▶ _DIRECTIVE A_:
Pick out every line in the records below that contains the string "Flüge".

▶ _TEXT PASSAGE_:

○ ○ ○ ○

Pugliese Vineyards
by Steve Inglima, Associate Publisher
Photos by Chris Davies


Our featured winery for this issue is the family owned and operated Pugliese Winery on Rt. 25, in Cutchogue, on the North Fork of Long Island. Our Publisher, Chris Davies, and I journeyed through the snows of this January to interview the folks who make Pugliese wine. Although the cold of the middle of winter in New York doesn't generally inspire thoughts of walking through a vineyard, there was more than enough warmth to go around during our delightful interview with the owner, Ralph Pugliese, as well as his sons Peter and Larry.

This is a real family business, with virtually all staff being closely related.Other family members have been active in the business at various times, such as

Artists at work
Ralph's daughter, although now with several small children, she works only behind the scenes making specialty vinegars. Pat, Ralph's wife, though not present for the interview, is the tasting room manager. But her most impressive contribution is the finely detailed paintings on the champagne bottles, as well as the art for the labels of all of the wines. These hand-painted (with nail polish, no less . . . and you girls out there think your nails require patience!)

Pat's signature hand-painted flowers
bottles are each individually hand-painted, yet remarkably consistent… a requirement of the Bureau of Alcohol, Tobacco, and Firearms as each label type must be registered.

Ralph and his family have a way of making you feel at home in their world, whether it's conversation about wine, or the art of growing grapes, or the business of being in the wine business. And it's refreshing to listen to someone who learned the art by doing and is willing to shatter myths and icons in the process. Our interview was enhanced by our host's gracious nature. He brought to the tasting counter a delicious loaf of bread and a giant wheel of Asiago cheese, as well as other deli delights to enhance our tasting experience. And taste, we did! Nothing is more mutually enhancing than a glass of wine, a loaf of bread, and good company.

Just to keep it simple, the text is preceded by the initials of the speakers:

RP = Ralph Pugliese
PP = Peter Pugliese
SI = Steve Inglima
CD = Chris Davies

Our interview proceeds:

SI: What are your roots?

RP: I was born in Brooklyn. My father was born in Italy. My mother, here.

SI: Does your family have a history in winemaking?

RP: My father always made wine… in Italy, and then when he came to this country as well. He didn't produce wine commercially, but for our own family. I learned by helping, ever since I was I was a kid. I didn't miss many vintages, and we made wine every year. I've got one wine barrel back here. You know how many years I've had it? 44 years! And there's wine in it!! Some customers who come have asked, "Is it true that the barrels are used only once, then sold?" I tell them, "I don't know what other wineries do, but I've one barrel that's 44 years old!"

SI: You've been making wine for family consumption for a while. When did you decide to go into this commercially? Was this a dream of yours? Was this land purchased especially to make a vineyard?

RP: Yeah. I started the vineyard 20 years ago. I always made wine, and when I came here, Hargrave was the only one I knew of out here. When I started planting my grapes, I didn't know I was right in the middle of all of this. Next door was Ressler Vineyards (at the time; now it's Palmer); Dell was right there putting grapes in, you know, and Pindar was right down there, and Peconic Bay. It all centered around right here! It was amazing, I tell you.

CD: So this is your 20th anniversary ?

○ ○ ○ ○

▶ _DIRECTIVE B_:
Answer these questions using the Pugliese Vineyards article:
(i) In which town is the Pugliese Winery located?
(ii) What position does Pat hold at the winery?
(iii) How many years has Ralph Pugliese had the wine barrel he mentions?

▶ _Transcribed page contents_:
○ ○ ○ ○

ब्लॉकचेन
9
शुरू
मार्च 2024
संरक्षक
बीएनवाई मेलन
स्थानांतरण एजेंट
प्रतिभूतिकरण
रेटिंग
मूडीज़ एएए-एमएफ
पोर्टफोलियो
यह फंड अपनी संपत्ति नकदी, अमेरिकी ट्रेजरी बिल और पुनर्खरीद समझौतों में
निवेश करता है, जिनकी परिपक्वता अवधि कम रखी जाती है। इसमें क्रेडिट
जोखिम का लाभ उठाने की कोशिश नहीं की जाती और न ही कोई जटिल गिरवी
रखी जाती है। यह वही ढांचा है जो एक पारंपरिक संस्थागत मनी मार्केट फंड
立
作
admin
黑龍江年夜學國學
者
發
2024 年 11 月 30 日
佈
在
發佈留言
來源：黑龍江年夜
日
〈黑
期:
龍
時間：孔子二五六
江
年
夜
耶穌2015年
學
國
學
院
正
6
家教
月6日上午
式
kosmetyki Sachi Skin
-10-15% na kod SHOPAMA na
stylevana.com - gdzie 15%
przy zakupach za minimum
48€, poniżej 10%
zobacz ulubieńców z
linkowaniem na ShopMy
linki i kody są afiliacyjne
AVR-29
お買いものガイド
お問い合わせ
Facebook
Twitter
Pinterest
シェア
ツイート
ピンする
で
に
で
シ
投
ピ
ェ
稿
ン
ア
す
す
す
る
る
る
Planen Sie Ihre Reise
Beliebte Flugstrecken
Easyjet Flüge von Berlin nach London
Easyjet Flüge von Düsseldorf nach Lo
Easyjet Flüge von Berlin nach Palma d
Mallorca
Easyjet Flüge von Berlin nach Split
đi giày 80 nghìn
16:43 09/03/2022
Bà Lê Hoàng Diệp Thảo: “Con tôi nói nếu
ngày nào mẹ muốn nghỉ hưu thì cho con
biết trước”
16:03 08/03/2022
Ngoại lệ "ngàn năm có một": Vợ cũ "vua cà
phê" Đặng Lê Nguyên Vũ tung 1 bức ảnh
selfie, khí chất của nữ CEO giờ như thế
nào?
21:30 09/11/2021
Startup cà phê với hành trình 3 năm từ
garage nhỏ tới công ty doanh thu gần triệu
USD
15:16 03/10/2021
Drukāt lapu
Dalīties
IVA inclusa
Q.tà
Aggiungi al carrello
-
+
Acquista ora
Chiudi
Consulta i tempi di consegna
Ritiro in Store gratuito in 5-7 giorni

○ ○ ○ ○

▶ _OUTPUT A_:
Easyjet Flüge von Berlin nach London
Easyjet Flüge von Düsseldorf nach Lo
Easyjet Flüge von Berlin nach Palma d
Easyjet Flüge von Berlin nach Split

▶ _OUTPUT B_:
(i) Cutchogue
(ii) Tasting room manager
(iii) 44 years